■ **Exercise directions**
In the text on compilers and concurrency, copy the part that opens with the words containing "print(expensive_calc_one() + expensive_calc_two())" and closes with "not to do it)?". Reproduce it word for word.

■ **Text section**
[start]
Do compilers optimise in concurrency?

Question

Presuming that I have written some sequential code where it can be broken down into multiple isolated tasks, it seems it might be efficient for concurrency to be introduced.

For example

print(expensive_calc_one() + expensive_calc_two())

Asuming expensive_calc_one and expensive_calc_two are pure functions but also computationally quite expensive, it would seem sensible for a compiler to optimise the code by introducing concurrency, and allowing the two functions to run in parallel.

I know that this also has its downsides (context switching adds overhead, and some computers still only have one logical core).

Are there any compilers which would introduce concurrency into previously non-concurrent code, and are there any general patterns for it (or reasons not to do it)?

score 54 · Answer 1 · edited Jan 31 '21 at 20:17

Asuming expensive_calc_one and expensive_calc_two are pure functions

Unfortunately, determining whether a function is pure is equivalent to solving the Halting Problem in the general case. So, you cannot have an Ahead-of-Time compiler which can in the general case decide whether a function is pure or not.

You have to help the compiler by explicitly designing the language in such a way that the compiler has a chance to decide purity. You have to force the programmer to explicitly annotate such functions, for example, or do something like Haskell or Clean, where you clearly isolate side effects using the type system.

but also computationally quite expensive

Unfortunately, determining in an Ahead-of-Time compiler whether a function is "computationally quite expensive" is also equivalent to solving the Halting Problem. So, you would need to force the programmer to explicitly annotate computationally expensive functions for the compiler to parallelize.

Now, if you have to force the programmer to explicitly annotate pure and computationally expensive functions as candidates for parallelization, then is it really automatic parallelization? Where is the difference to simply annotating functions for parallelization?

Note that some of those problems could be addressed by performing the automatic parallelization at runtime. At runtime, you can simply benchmark a function and see how long it runs, for example. Then, the next time it is called, you evaluate it in parallel. (Of course, if the function performs memoization, then your guess will be wrong.)
[end]
■ **Material**
[start]
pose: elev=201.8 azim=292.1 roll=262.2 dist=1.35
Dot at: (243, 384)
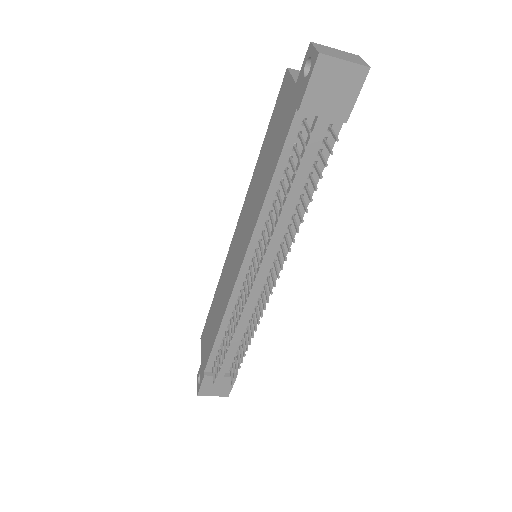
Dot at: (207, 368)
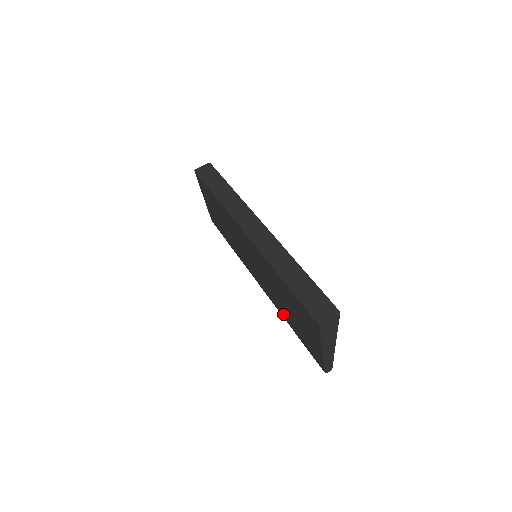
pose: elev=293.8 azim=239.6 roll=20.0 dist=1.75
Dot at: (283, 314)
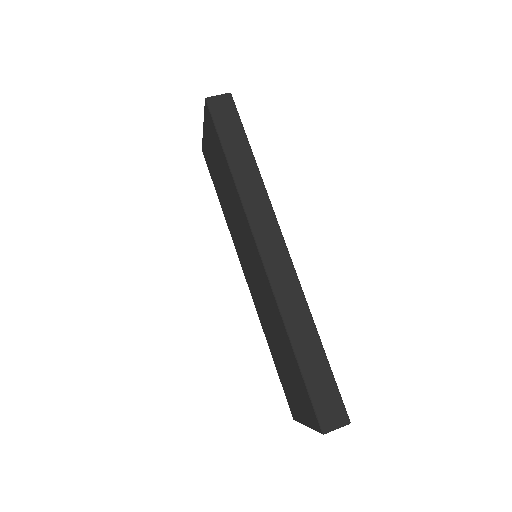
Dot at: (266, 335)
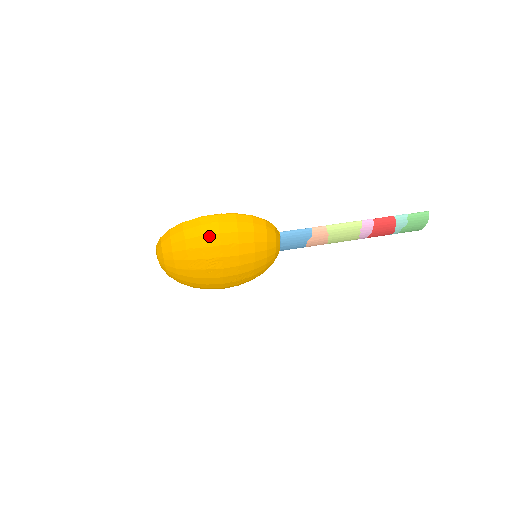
[end]
[start]
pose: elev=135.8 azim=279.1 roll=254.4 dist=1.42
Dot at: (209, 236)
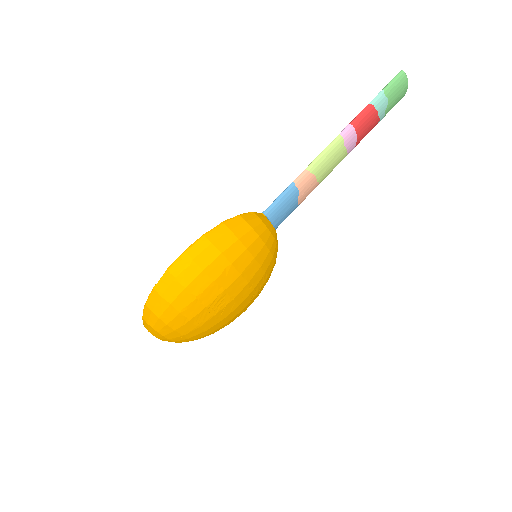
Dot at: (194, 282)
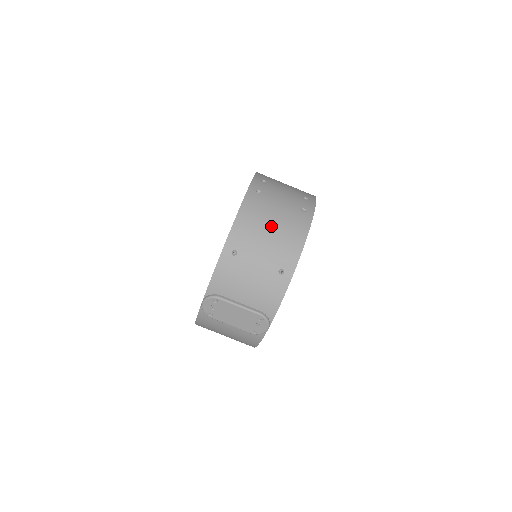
[end]
[start]
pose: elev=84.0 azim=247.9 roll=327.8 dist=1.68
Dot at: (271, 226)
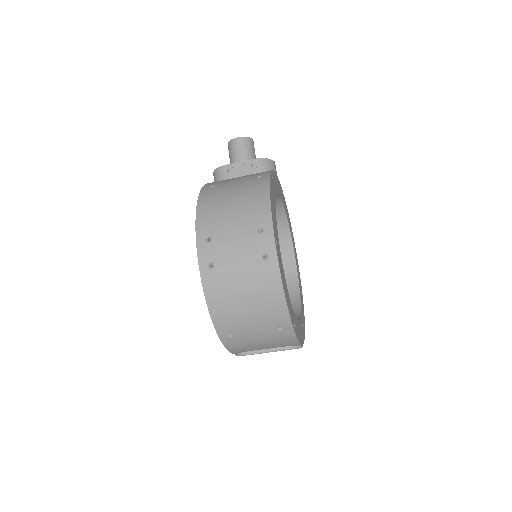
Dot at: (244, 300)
[end]
■ **Exercise result**
print(expensive_calc_one() + expensive_calc_two())

Asuming expensive_calc_one and expensive_calc_two are pure functions but also computationally quite expensive, it would seem sensible for a compiler to optimise the code by introducing concurrency, and allowing the two functions to run in parallel.

I know that this also has its downsides (context switching adds overhead, and some computers still only have one logical core).

Are there any compilers which would introduce concurrency into previously non-concurrent code, and are there any general patterns for it (or reasons not to do it)?